**Your objective**
Rewrite each of the entries below, changing every "largest" to "biggest" and keeping all other wording as it is. Leave the pictures out of your version.

START Given records

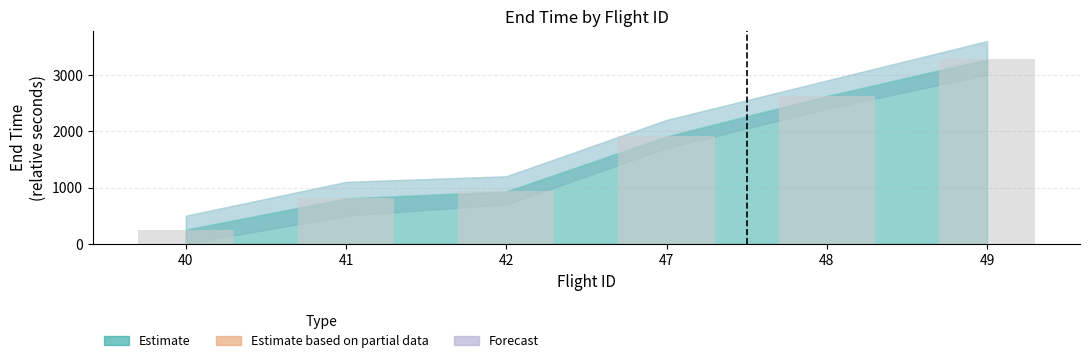

Which label corresponds to the smallest value in the chart?

40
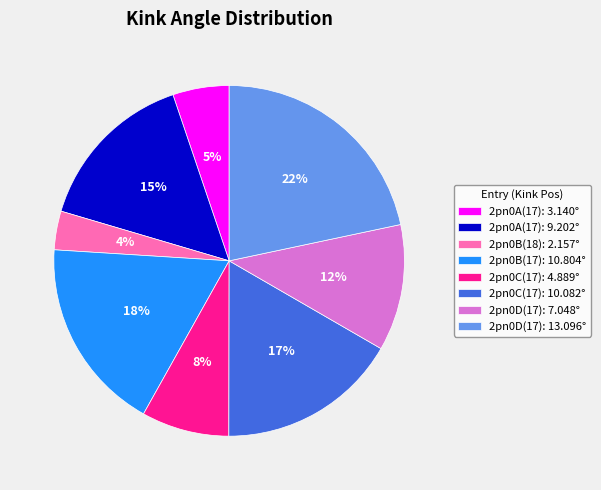

What is the largest slice in the pie chart?

2pn0D(17): 13.096°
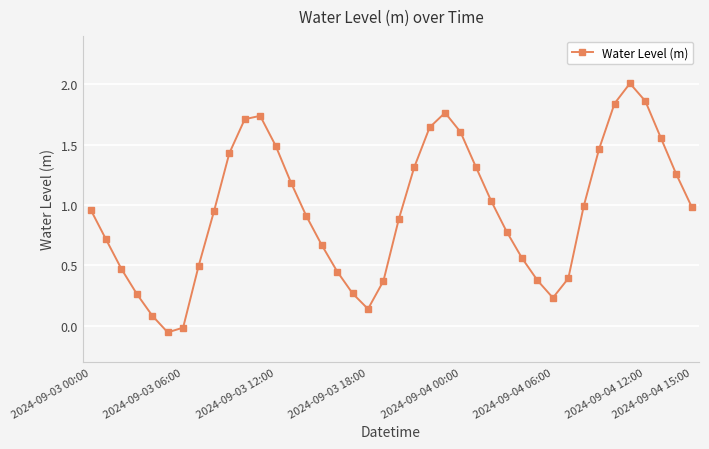

What is the difference between the maximum and minimum values?

2.1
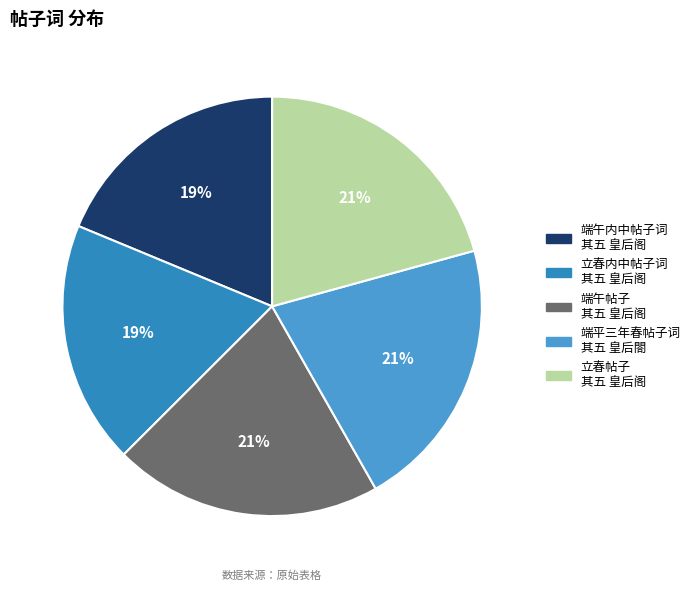

How many slices are in this pie chart?

5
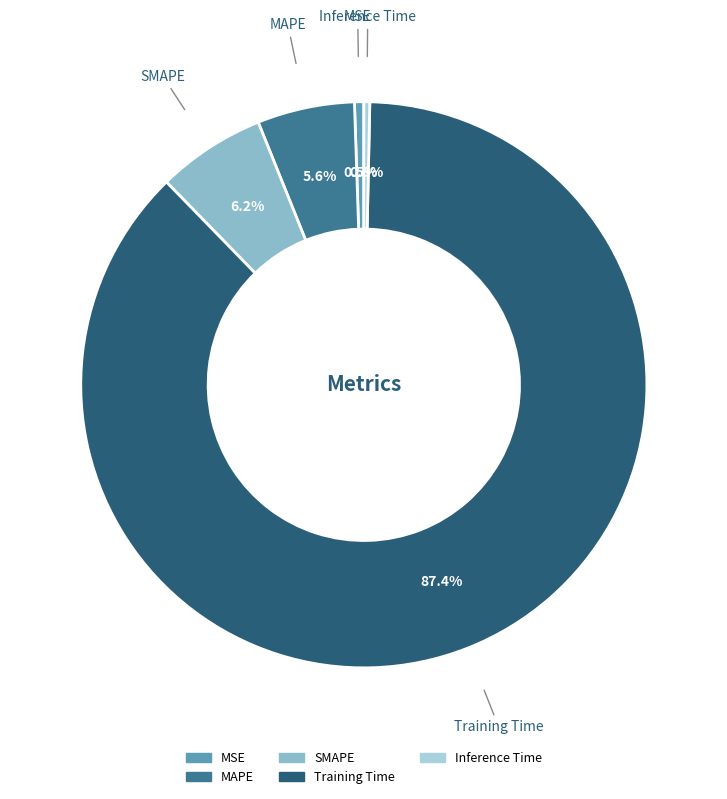

Which slice is the largest?

Training Time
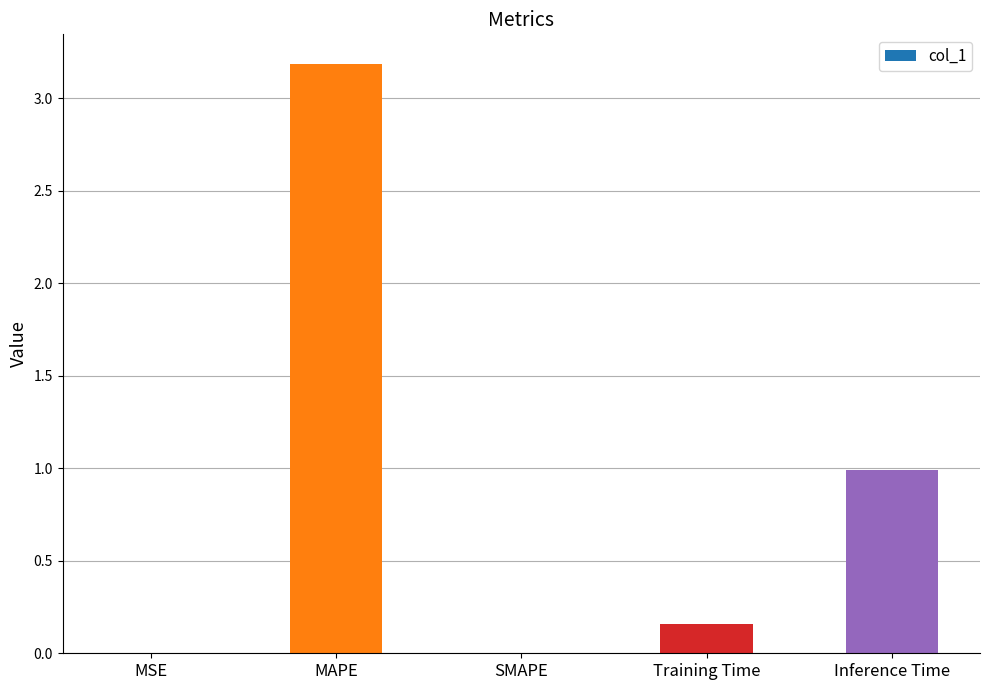

What is the maximum value shown in the chart?

3.2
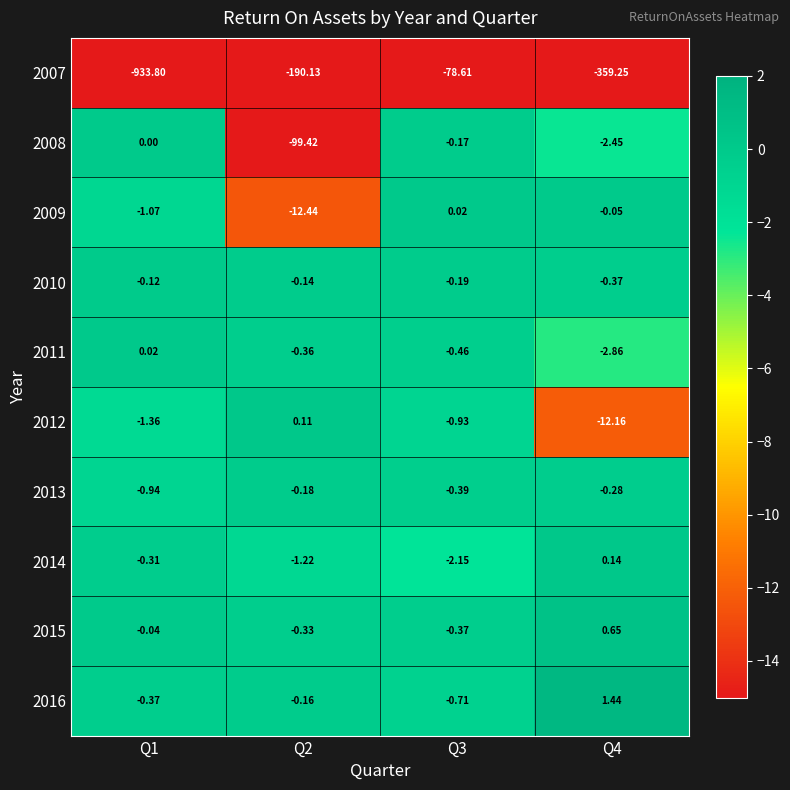

Which series has the largest total across all categories?

2016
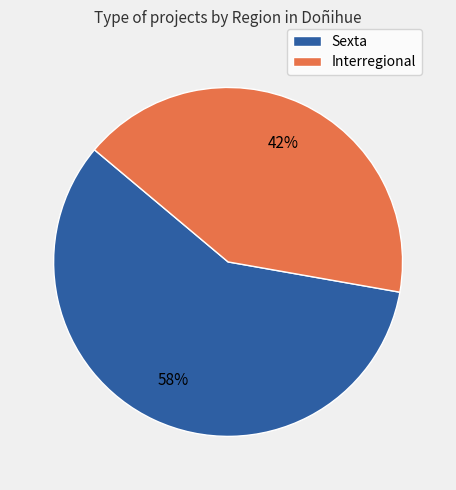

Approximately how many times larger is the value at Sexta compared to Interregional?

1.4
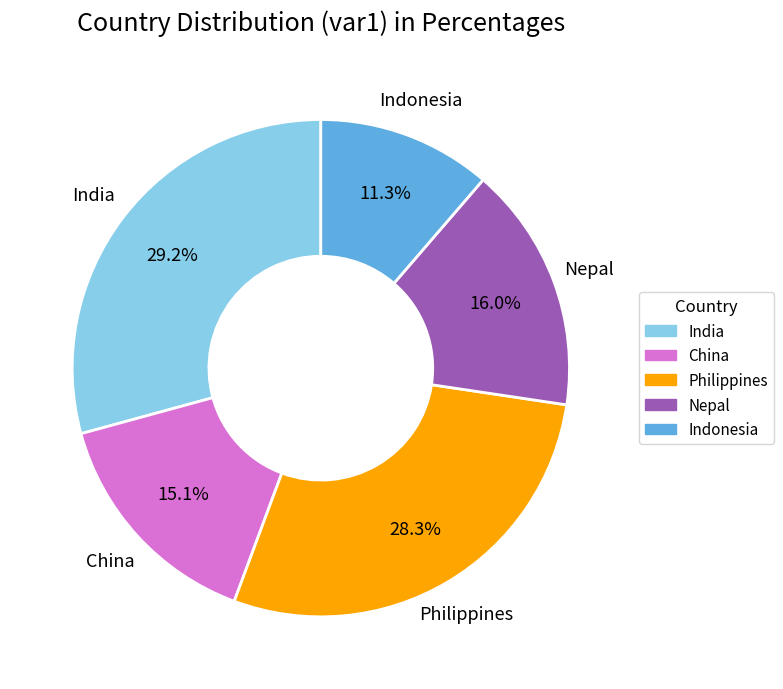

What is the ratio of the value at China to the value at Indonesia?

1.3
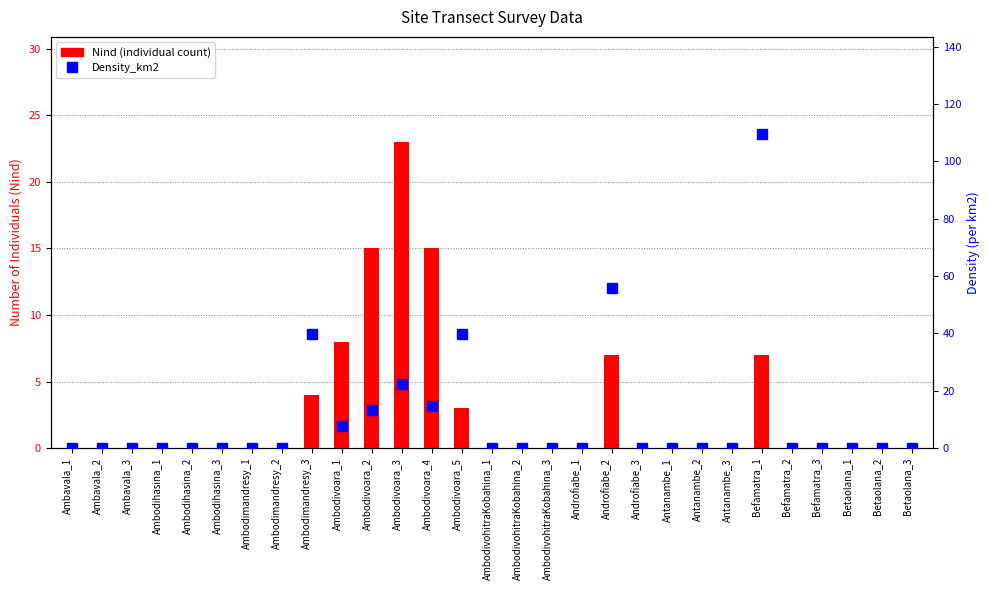

What is the label of the 9th bar from the right?

Antanambe_1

END Given records

**Output of the task**
Which label corresponds to the smallest value in the chart?

40

What is the biggest slice in the pie chart?

2pn0D(17): 13.096°

What is the difference between the maximum and minimum values?

2.1

How many slices are in this pie chart?

5

Which slice is the biggest?

Training Time

What is the maximum value shown in the chart?

3.2

Which series has the biggest total across all categories?

2016

Approximately how many times larger is the value at Sexta compared to Interregional?

1.4

What is the ratio of the value at China to the value at Indonesia?

1.3

What is the label of the 9th bar from the right?

Antanambe_1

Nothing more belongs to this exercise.